Precision medicine, defined by the U.S. National Institutes of Health as “an emerging approach for disease treatment and prevention that takes into account individual variability in genes, environment, and lifestyle for each person,” must also account for the variability of the individual’s microbiota. This raises a critical question: Can a woman’s vaginal microbiota be altered? Unfortunately, dysbiosis is difficult to treat: Although in the short-term, antibiotic therapy substantially alters the structure and composition of the vaginal microbiota in women with bacterial vaginosis, nearly 60% will have a recurrence within a year following therapy (15). Thus, effective antibiotic-sparing pre- and probiotics are actively being sought.
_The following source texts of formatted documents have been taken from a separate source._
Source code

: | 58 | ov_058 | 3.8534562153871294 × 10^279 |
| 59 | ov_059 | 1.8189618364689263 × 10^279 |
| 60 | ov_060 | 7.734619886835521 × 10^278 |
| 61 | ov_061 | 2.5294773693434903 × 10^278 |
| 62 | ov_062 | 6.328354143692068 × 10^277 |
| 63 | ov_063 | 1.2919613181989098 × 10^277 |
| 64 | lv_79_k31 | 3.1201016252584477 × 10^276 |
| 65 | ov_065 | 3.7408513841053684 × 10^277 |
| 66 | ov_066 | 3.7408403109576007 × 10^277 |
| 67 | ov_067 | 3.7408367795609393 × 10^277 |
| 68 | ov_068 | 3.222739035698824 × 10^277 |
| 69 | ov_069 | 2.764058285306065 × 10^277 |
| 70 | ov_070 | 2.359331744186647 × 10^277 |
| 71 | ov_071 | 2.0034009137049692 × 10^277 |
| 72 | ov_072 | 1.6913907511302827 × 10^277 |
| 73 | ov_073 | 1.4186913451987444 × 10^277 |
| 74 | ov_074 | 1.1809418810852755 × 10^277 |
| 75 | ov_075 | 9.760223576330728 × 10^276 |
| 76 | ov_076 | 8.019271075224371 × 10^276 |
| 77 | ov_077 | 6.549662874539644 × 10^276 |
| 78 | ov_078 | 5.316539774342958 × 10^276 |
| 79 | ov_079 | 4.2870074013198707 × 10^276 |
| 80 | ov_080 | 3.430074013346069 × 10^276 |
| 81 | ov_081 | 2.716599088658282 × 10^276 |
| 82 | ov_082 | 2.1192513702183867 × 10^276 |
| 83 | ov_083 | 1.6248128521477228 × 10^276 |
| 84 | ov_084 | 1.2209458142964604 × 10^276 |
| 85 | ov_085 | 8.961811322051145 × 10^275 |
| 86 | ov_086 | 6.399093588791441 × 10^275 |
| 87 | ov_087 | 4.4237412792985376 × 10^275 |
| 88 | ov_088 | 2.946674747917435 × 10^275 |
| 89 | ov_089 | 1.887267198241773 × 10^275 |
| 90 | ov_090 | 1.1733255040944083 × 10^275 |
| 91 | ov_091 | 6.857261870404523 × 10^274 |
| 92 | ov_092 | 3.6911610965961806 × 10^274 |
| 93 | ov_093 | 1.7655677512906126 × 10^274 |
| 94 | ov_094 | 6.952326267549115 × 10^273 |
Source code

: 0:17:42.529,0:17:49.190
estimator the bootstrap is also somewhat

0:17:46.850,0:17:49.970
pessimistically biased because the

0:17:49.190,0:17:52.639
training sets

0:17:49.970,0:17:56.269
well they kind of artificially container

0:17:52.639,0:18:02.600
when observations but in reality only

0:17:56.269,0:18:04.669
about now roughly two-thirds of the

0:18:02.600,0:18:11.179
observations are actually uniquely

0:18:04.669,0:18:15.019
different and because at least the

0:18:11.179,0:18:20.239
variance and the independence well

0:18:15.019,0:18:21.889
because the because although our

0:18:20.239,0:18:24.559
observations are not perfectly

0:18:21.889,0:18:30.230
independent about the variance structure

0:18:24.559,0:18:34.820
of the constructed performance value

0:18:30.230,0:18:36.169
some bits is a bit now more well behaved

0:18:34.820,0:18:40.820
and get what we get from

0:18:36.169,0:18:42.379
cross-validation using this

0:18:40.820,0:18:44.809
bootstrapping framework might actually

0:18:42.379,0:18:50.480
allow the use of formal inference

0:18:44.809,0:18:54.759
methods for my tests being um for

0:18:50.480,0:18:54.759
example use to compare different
To date, variability in study designs, outcomes (prevention versus treatment of dysbiosis as well as methods of measurement of the vaginal microbiota), and strains limit the ability to draw definitive conclusions on probiotic efficacy. The study by Klatt et al. is a reminder that without a deeper understanding of the structure, function, and dynamics of the vaginal microbiome, successful interventions to optimize it and improve women’s health will remain elusive.

Figure 1.

The microbicide tenofovir prevents retroviral replication. As a vaginal gel, it offers a feasible method for preventing HIV infection.